September 29, 2022
Yagmur Cisem Yilmaz, a PhD candidate and Junior Research Fellow at Tallinn University, has been an exchange visitor at SLATE for three weeks in September. The visit was funded through an exchange under the EU twinning project Scaling up Educational Innovation in Schools (SEIS). SEIS is a partnership between the University of Tallinn, the Estonia and Tampere Research Centre for Information & Media (TAU) at the University of Tampere in Finland, and SLATE: The Centre for the Science of Learning & Technology at the University of Bergen in Norway.

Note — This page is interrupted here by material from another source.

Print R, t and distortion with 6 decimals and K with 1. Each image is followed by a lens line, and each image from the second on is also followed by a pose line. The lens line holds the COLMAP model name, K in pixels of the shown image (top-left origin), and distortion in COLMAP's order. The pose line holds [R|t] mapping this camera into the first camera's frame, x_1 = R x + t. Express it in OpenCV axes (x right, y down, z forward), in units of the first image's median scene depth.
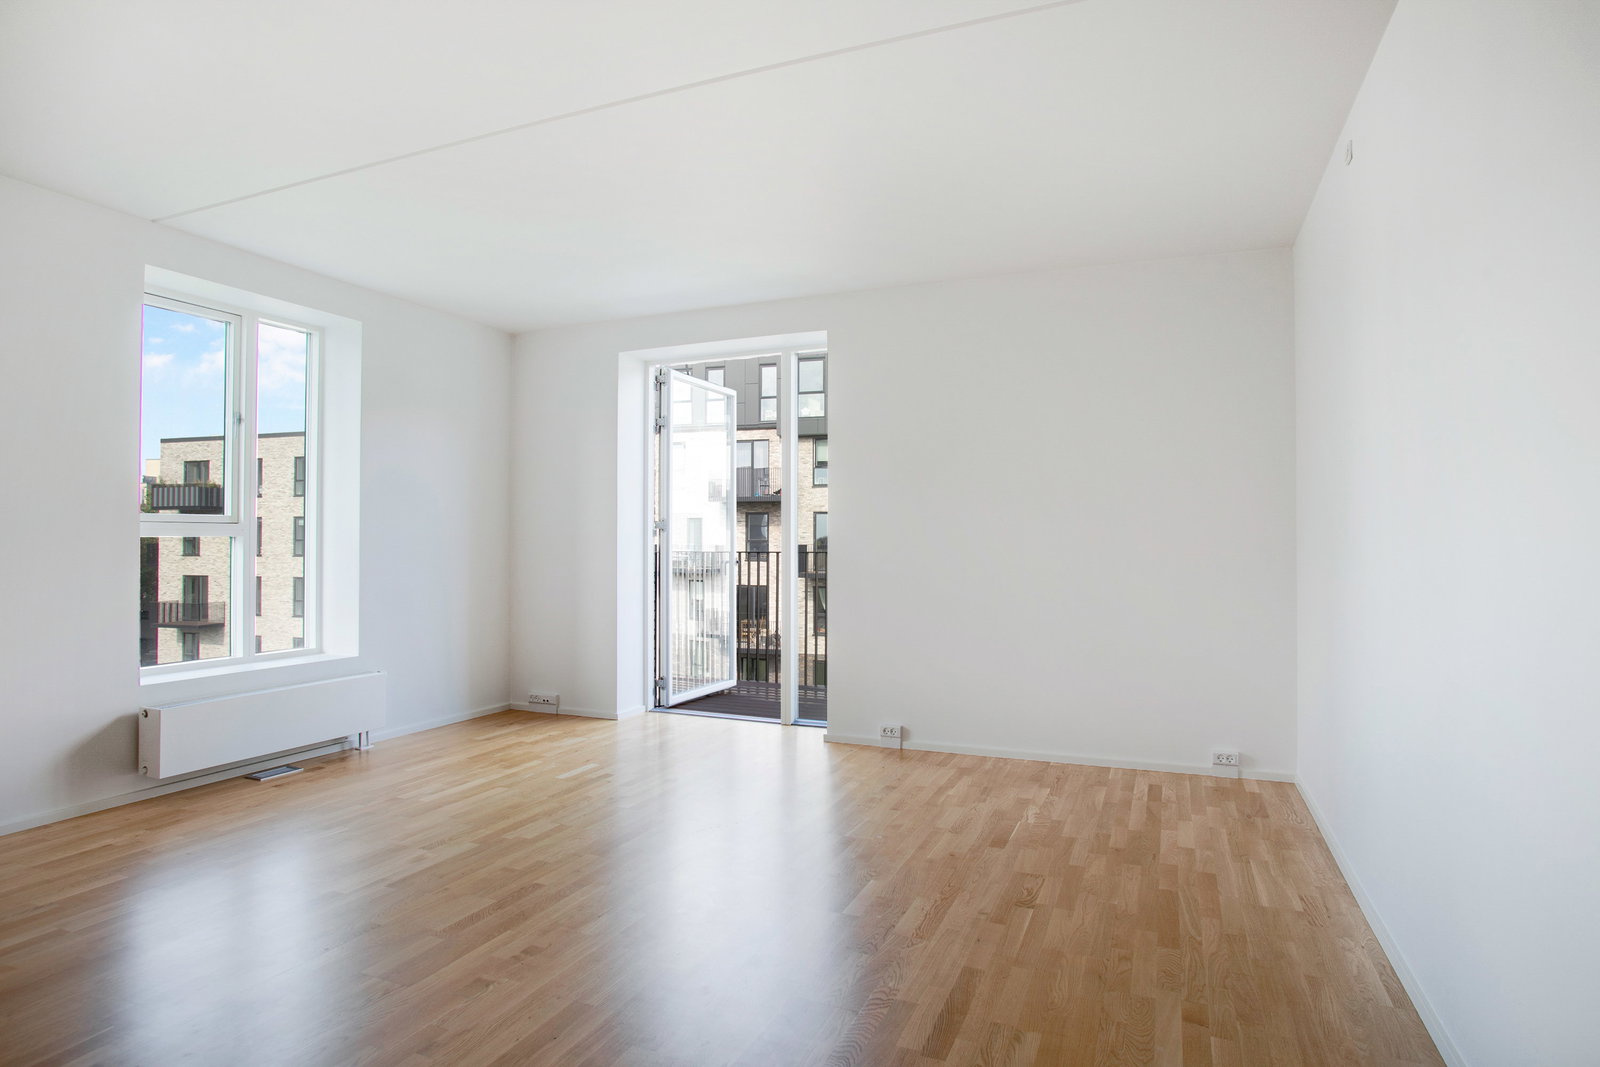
lens RADIAL K [[862.3, 0, 800.1], [0, 862.3, 533.9], [0, 0, 1]] dist [-0.028996, 0.000762]
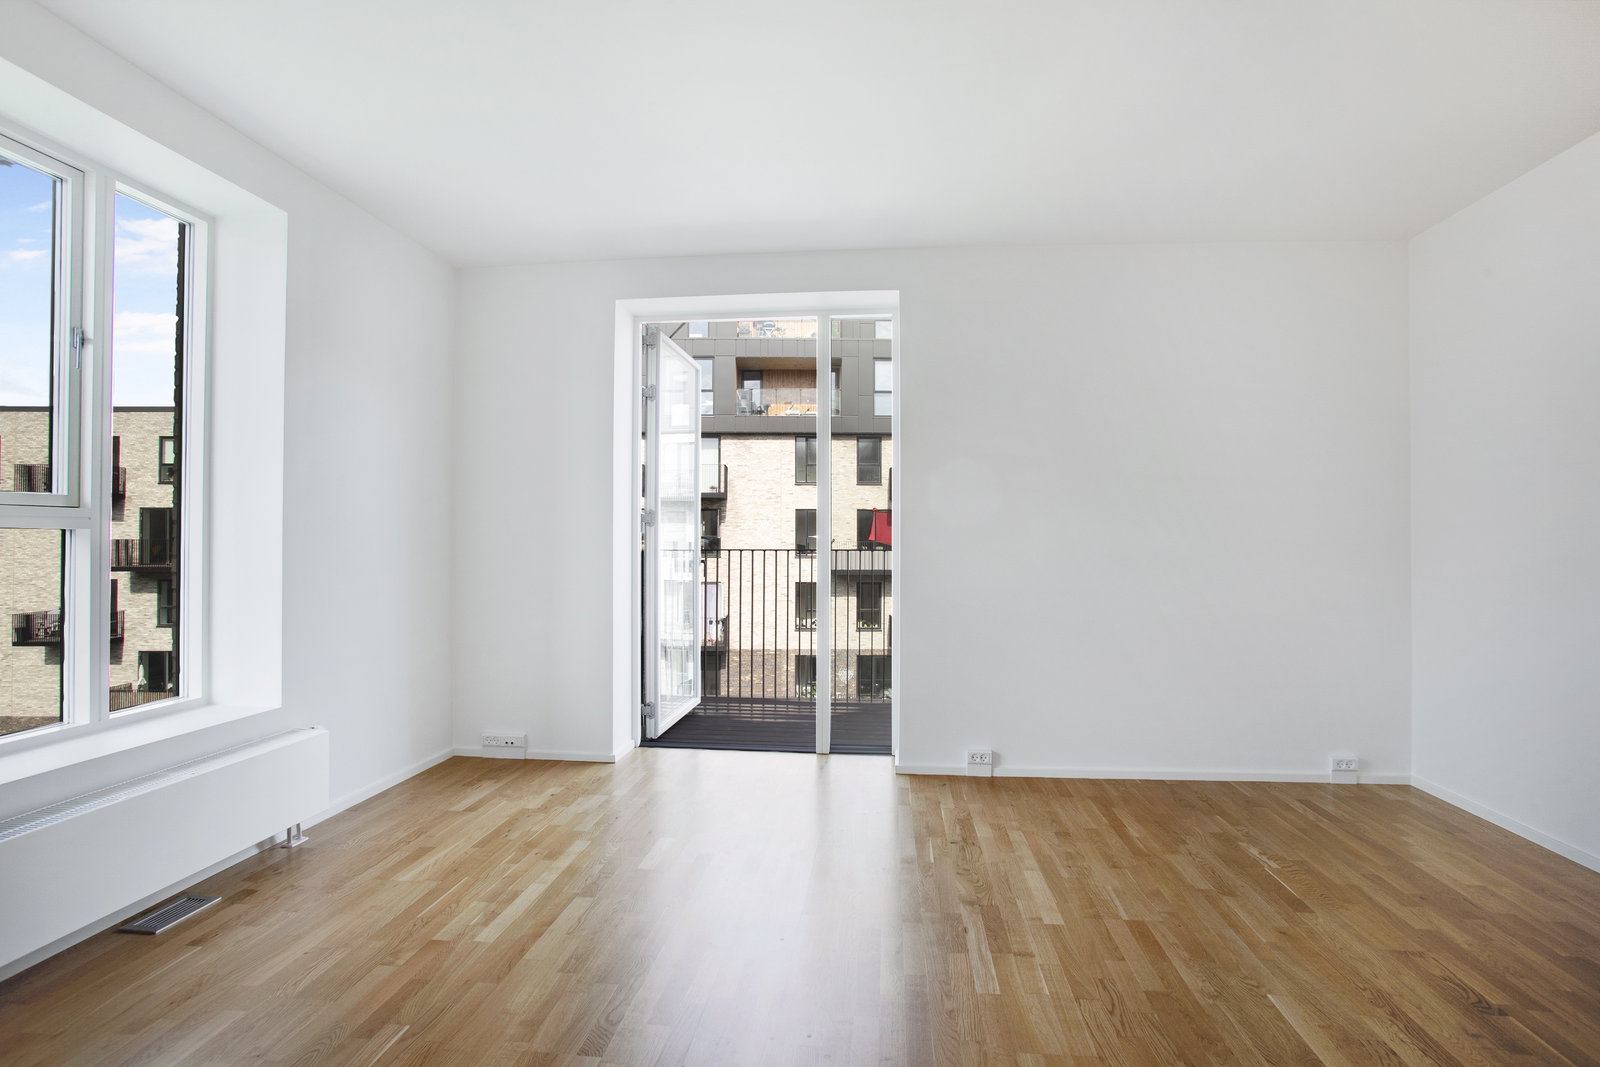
lens RADIAL K [[806.5, 0, 808.4], [0, 806.5, 530.3], [0, 0, 1]] dist [-0.028962, 0.010767]
pose [[0.958755, 0.003024, 0.284218, -0.334764], [-0.002179, 0.999992, -0.003290, 0.005369], [-0.284226, 0.002535, 0.958754, 0.315239]]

Yilmaz’s research is focused on STEAM education, an approach to teaching and learning that uses Science, Technology, Engineering, the Arts and Mathematics to guide student inquiry, dialogue, and critical thinking. Unlike STEM, STEAM includes the arts.
While at SLATE, Yagmur Cisem Yilmaz has worked closely with SLATE's Senior Researcher Ingunn Johanne Ness, participated in SLATE activities, and held presentations about her PhD project.
The title of Yilmaz's PhD project is Exploring the Necessities of Teaching Chemistry through Ballet with CHEMDANCE: A Case Study. Yilmaz’s main research question is: What are the advantages and disadvantages of teaching interdisciplinary STEAM subjects, and of learning STEM subjects through arts?
With this project, Yilmaz aims to gain insight into how the integration of arts can function in the context of an Estonian upper secondary school. The case study is focused on a group of female students, 13-14 years of age. As part of the CHEMDANCE activity, the students were asked to research the characteristics of chemical elements and how they behave when in reaction. Based on the elements, the students then designed their dance moves individually and as a team. They could also get help from arts teachers for choreography, costumes, and music, as well as their chemistry teacher for any other concerns related to the chemical elements.